JOB ITEM: Please give the data below again in full, exactly as it stands.

(Recorded data)
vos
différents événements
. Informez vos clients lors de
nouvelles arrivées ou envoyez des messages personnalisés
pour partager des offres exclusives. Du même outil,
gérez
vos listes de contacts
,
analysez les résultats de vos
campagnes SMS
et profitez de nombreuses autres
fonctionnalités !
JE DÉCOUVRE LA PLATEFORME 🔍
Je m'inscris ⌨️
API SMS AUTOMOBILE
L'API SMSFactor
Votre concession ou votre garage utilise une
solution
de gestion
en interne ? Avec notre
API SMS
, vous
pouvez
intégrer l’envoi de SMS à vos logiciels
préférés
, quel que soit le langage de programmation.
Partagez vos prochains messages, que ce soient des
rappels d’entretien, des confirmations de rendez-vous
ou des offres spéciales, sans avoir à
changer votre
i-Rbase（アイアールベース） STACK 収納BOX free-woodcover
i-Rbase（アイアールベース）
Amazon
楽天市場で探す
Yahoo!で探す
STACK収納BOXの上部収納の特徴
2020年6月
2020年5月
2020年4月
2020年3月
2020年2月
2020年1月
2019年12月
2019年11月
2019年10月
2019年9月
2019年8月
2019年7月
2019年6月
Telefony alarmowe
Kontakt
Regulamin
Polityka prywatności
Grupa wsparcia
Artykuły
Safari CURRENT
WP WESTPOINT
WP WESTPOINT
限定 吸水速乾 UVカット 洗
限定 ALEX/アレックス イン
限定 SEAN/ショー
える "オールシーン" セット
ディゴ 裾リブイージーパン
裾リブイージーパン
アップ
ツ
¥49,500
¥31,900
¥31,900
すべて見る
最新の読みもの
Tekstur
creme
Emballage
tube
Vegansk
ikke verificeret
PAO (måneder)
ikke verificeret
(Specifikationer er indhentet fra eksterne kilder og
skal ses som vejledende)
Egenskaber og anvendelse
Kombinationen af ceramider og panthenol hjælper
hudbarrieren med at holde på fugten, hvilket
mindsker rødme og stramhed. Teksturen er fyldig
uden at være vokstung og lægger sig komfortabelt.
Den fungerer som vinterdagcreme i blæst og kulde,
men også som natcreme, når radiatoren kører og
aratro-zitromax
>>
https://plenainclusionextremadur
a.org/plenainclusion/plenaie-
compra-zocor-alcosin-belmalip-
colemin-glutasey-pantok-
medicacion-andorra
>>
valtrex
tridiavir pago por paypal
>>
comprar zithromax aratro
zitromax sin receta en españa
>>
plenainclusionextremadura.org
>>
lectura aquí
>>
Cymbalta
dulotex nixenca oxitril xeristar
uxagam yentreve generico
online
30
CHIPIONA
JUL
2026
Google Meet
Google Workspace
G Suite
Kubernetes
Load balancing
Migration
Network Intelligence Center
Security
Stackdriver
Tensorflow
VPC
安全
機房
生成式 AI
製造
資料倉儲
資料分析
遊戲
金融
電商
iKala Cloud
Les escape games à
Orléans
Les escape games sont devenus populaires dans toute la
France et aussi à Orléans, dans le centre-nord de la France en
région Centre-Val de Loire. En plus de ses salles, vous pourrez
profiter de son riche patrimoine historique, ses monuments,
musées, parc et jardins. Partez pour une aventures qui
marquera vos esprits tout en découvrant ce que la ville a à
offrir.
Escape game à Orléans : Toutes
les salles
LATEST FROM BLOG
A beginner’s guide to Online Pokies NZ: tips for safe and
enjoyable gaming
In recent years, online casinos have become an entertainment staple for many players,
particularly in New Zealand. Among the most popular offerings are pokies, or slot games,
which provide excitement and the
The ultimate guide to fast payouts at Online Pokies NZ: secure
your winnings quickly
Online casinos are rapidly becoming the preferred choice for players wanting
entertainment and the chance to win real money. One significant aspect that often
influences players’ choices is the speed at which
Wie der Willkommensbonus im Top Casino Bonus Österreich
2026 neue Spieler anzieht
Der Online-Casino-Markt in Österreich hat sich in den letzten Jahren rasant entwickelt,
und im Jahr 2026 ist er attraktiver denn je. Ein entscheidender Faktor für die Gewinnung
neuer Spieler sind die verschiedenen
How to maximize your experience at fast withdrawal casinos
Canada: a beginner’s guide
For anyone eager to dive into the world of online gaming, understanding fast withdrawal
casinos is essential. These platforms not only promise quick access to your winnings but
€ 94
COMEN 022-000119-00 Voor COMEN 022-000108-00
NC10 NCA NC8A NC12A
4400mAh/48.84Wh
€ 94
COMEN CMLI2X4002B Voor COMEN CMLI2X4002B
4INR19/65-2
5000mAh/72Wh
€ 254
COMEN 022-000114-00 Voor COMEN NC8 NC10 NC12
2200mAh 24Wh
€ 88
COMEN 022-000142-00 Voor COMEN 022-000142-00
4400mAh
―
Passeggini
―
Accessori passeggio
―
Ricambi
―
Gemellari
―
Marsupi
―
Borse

FINISHED TASK:
vos
différents événements
. Informez vos clients lors de
nouvelles arrivées ou envoyez des messages personnalisés
pour partager des offres exclusives. Du même outil,
gérez
vos listes de contacts
,
analysez les résultats de vos
campagnes SMS
et profitez de nombreuses autres
fonctionnalités !
JE DÉCOUVRE LA PLATEFORME 🔍
Je m'inscris ⌨️
API SMS AUTOMOBILE
L'API SMSFactor
Votre concession ou votre garage utilise une
solution
de gestion
en interne ? Avec notre
API SMS
, vous
pouvez
intégrer l’envoi de SMS à vos logiciels
préférés
, quel que soit le langage de programmation.
Partagez vos prochains messages, que ce soient des
rappels d’entretien, des confirmations de rendez-vous
ou des offres spéciales, sans avoir à
changer votre
i-Rbase（アイアールベース） STACK 収納BOX free-woodcover
i-Rbase（アイアールベース）
Amazon
楽天市場で探す
Yahoo!で探す
STACK収納BOXの上部収納の特徴
2020年6月
2020年5月
2020年4月
2020年3月
2020年2月
2020年1月
2019年12月
2019年11月
2019年10月
2019年9月
2019年8月
2019年7月
2019年6月
Telefony alarmowe
Kontakt
Regulamin
Polityka prywatności
Grupa wsparcia
Artykuły
Safari CURRENT
WP WESTPOINT
WP WESTPOINT
限定 吸水速乾 UVカット 洗
限定 ALEX/アレックス イン
限定 SEAN/ショー
える "オールシーン" セット
ディゴ 裾リブイージーパン
裾リブイージーパン
アップ
ツ
¥49,500
¥31,900
¥31,900
すべて見る
最新の読みもの
Tekstur
creme
Emballage
tube
Vegansk
ikke verificeret
PAO (måneder)
ikke verificeret
(Specifikationer er indhentet fra eksterne kilder og
skal ses som vejledende)
Egenskaber og anvendelse
Kombinationen af ceramider og panthenol hjælper
hudbarrieren med at holde på fugten, hvilket
mindsker rødme og stramhed. Teksturen er fyldig
uden at være vokstung og lægger sig komfortabelt.
Den fungerer som vinterdagcreme i blæst og kulde,
men også som natcreme, når radiatoren kører og
aratro-zitromax
>>
https://plenainclusionextremadur
a.org/plenainclusion/plenaie-
compra-zocor-alcosin-belmalip-
colemin-glutasey-pantok-
medicacion-andorra
>>
valtrex
tridiavir pago por paypal
>>
comprar zithromax aratro
zitromax sin receta en españa
>>
plenainclusionextremadura.org
>>
lectura aquí
>>
Cymbalta
dulotex nixenca oxitril xeristar
uxagam yentreve generico
online
30
CHIPIONA
JUL
2026
Google Meet
Google Workspace
G Suite
Kubernetes
Load balancing
Migration
Network Intelligence Center
Security
Stackdriver
Tensorflow
VPC
安全
機房
生成式 AI
製造
資料倉儲
資料分析
遊戲
金融
電商
iKala Cloud
Les escape games à
Orléans
Les escape games sont devenus populaires dans toute la
France et aussi à Orléans, dans le centre-nord de la France en
région Centre-Val de Loire. En plus de ses salles, vous pourrez
profiter de son riche patrimoine historique, ses monuments,
musées, parc et jardins. Partez pour une aventures qui
marquera vos esprits tout en découvrant ce que la ville a à
offrir.
Escape game à Orléans : Toutes
les salles
LATEST FROM BLOG
A beginner’s guide to Online Pokies NZ: tips for safe and
enjoyable gaming
In recent years, online casinos have become an entertainment staple for many players,
particularly in New Zealand. Among the most popular offerings are pokies, or slot games,
which provide excitement and the
The ultimate guide to fast payouts at Online Pokies NZ: secure
your winnings quickly
Online casinos are rapidly becoming the preferred choice for players wanting
entertainment and the chance to win real money. One significant aspect that often
influences players’ choices is the speed at which
Wie der Willkommensbonus im Top Casino Bonus Österreich
2026 neue Spieler anzieht
Der Online-Casino-Markt in Österreich hat sich in den letzten Jahren rasant entwickelt,
und im Jahr 2026 ist er attraktiver denn je. Ein entscheidender Faktor für die Gewinnung
neuer Spieler sind die verschiedenen
How to maximize your experience at fast withdrawal casinos
Canada: a beginner’s guide
For anyone eager to dive into the world of online gaming, understanding fast withdrawal
casinos is essential. These platforms not only promise quick access to your winnings but
€ 94
COMEN 022-000119-00 Voor COMEN 022-000108-00
NC10 NCA NC8A NC12A
4400mAh/48.84Wh
€ 94
COMEN CMLI2X4002B Voor COMEN CMLI2X4002B
4INR19/65-2
5000mAh/72Wh
€ 254
COMEN 022-000114-00 Voor COMEN NC8 NC10 NC12
2200mAh 24Wh
€ 88
COMEN 022-000142-00 Voor COMEN 022-000142-00
4400mAh
―
Passeggini
―
Accessori passeggio
―
Ricambi
―
Gemellari
―
Marsupi
―
Borse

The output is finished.